- [Exercise brief]: Write out the records below exactly as they appear, skipping each picture.

Segment Start: Provided material

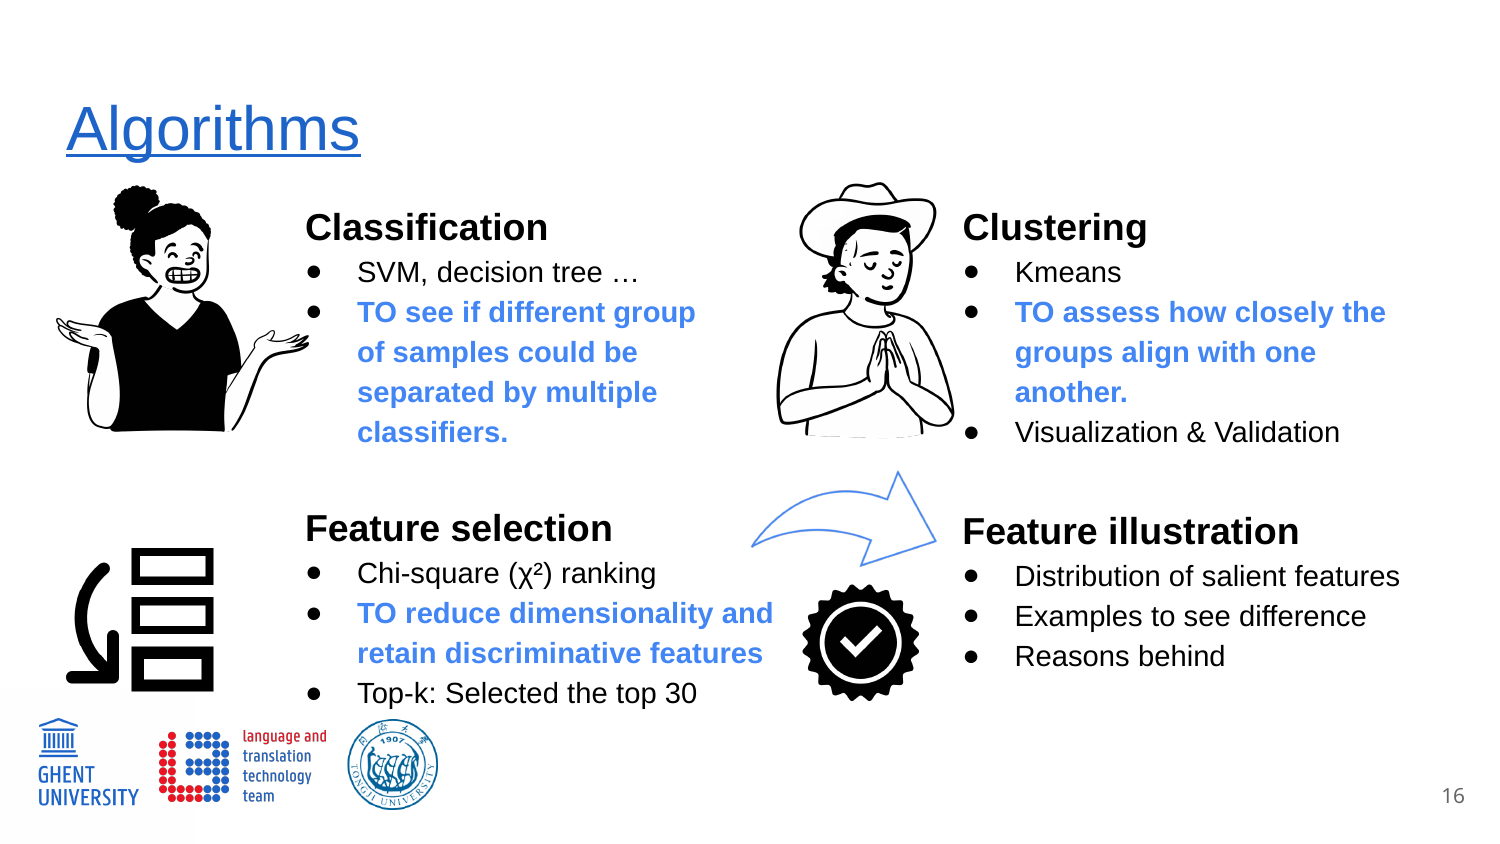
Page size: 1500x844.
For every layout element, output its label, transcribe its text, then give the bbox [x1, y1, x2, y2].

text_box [50, 179, 316, 442]
text_box Clustering Kmeans TO assess how closely the groups align with one another. Visualization & Validation [961, 180, 1449, 474]
picture [856, 243, 908, 296]
picture [0, 521, 326, 844]
title Algorithms [51, 72, 1449, 167]
text_box Feature illustration Distribution of salient features Examples to see difference Reasons behind [941, 485, 1427, 702]
text_box Classification SVM, decision tree … TO see if different group of samples could be separated by multiple classifiers. [267, 180, 744, 474]
picture [332, 697, 451, 838]
picture [723, 419, 983, 718]
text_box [768, 179, 960, 446]
slide_number 16 [1389, 764, 1480, 830]
text_box Feature selection Chi-square (χ²) ranking TO reduce dimensionality and retain discriminative features Top-k: Selected the top 30 [267, 482, 780, 707]
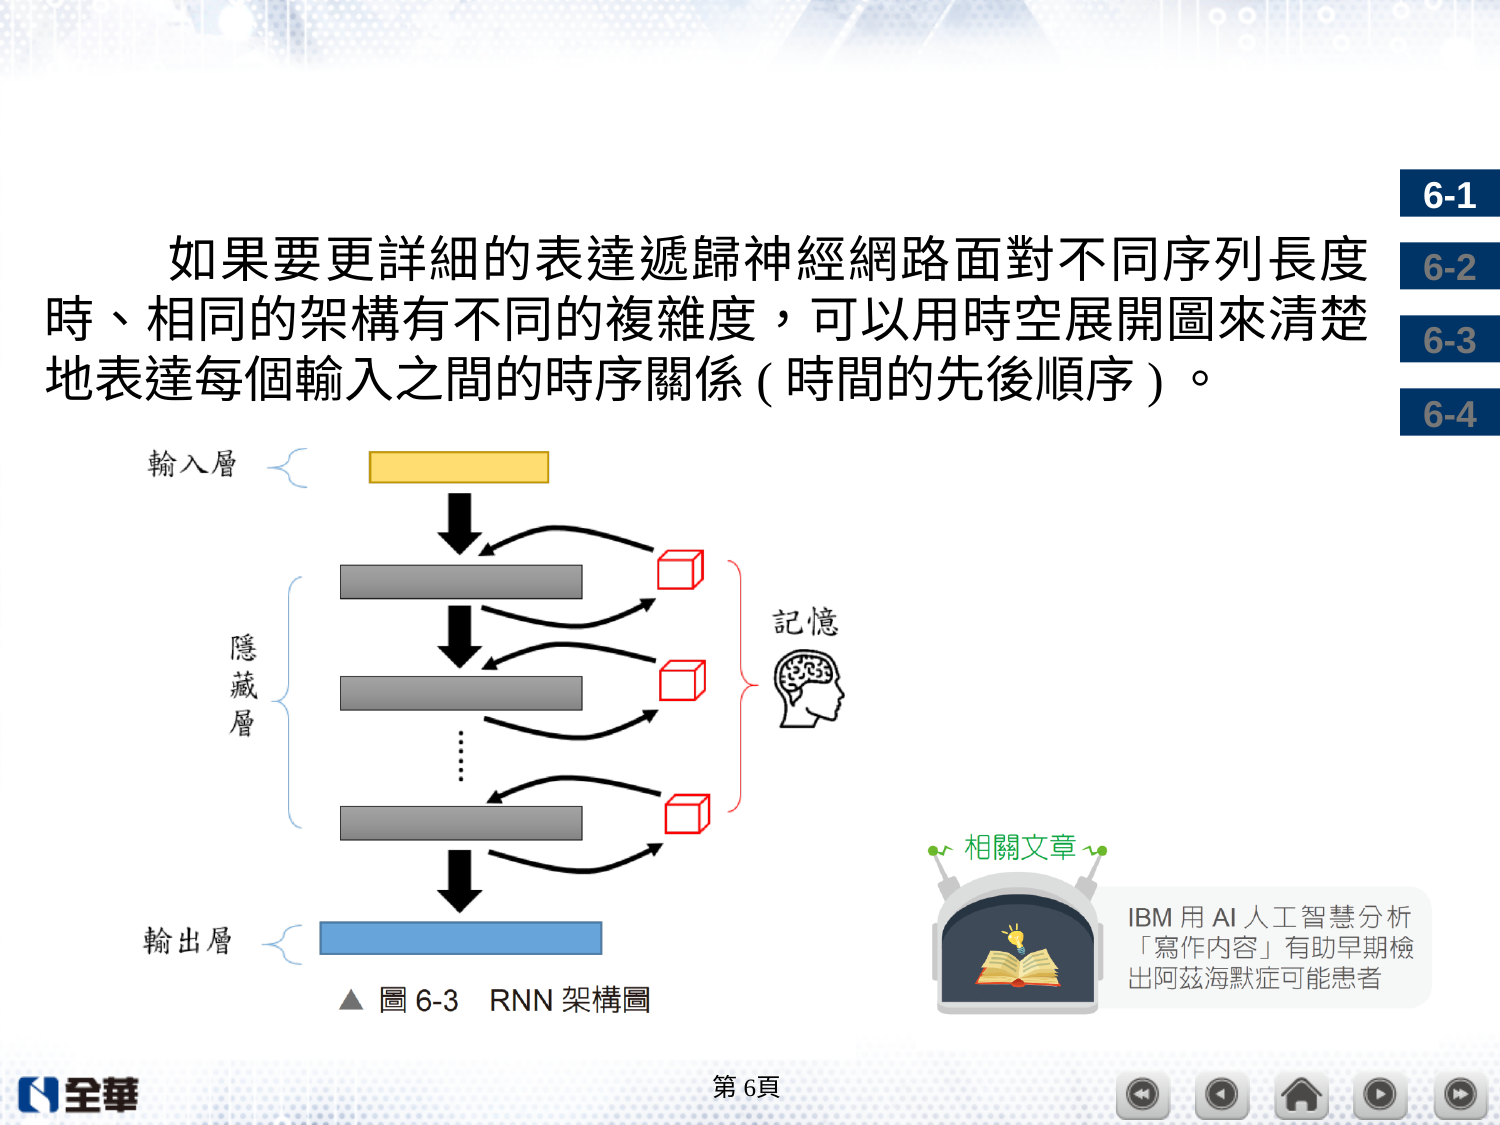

Segment End: Provided material

- [Solution for this problem]:
Page size: 1500x844.
For every layout element, output its label, transcribe its text, then give the bbox [x1, y1, x2, y2].

text_box [50, 179, 316, 442]
text_box Clustering Kmeans TO assess how closely the groups align with one another. Visualization & Validation [961, 180, 1449, 474]
picture [856, 243, 908, 296]
picture [0, 521, 326, 844]
title Algorithms [51, 72, 1449, 167]
text_box Feature illustration Distribution of salient features Examples to see difference Reasons behind [941, 485, 1427, 702]
text_box Classification SVM, decision tree … TO see if different group of samples could be separated by multiple classifiers. [267, 180, 744, 474]
picture [332, 697, 451, 838]
picture [723, 419, 983, 718]
text_box [768, 179, 960, 446]
slide_number 16 [1389, 764, 1480, 830]
text_box Feature selection Chi-square (χ²) ranking TO reduce dimensionality and retain discriminative features Top-k: Selected the top 30 [267, 482, 780, 707]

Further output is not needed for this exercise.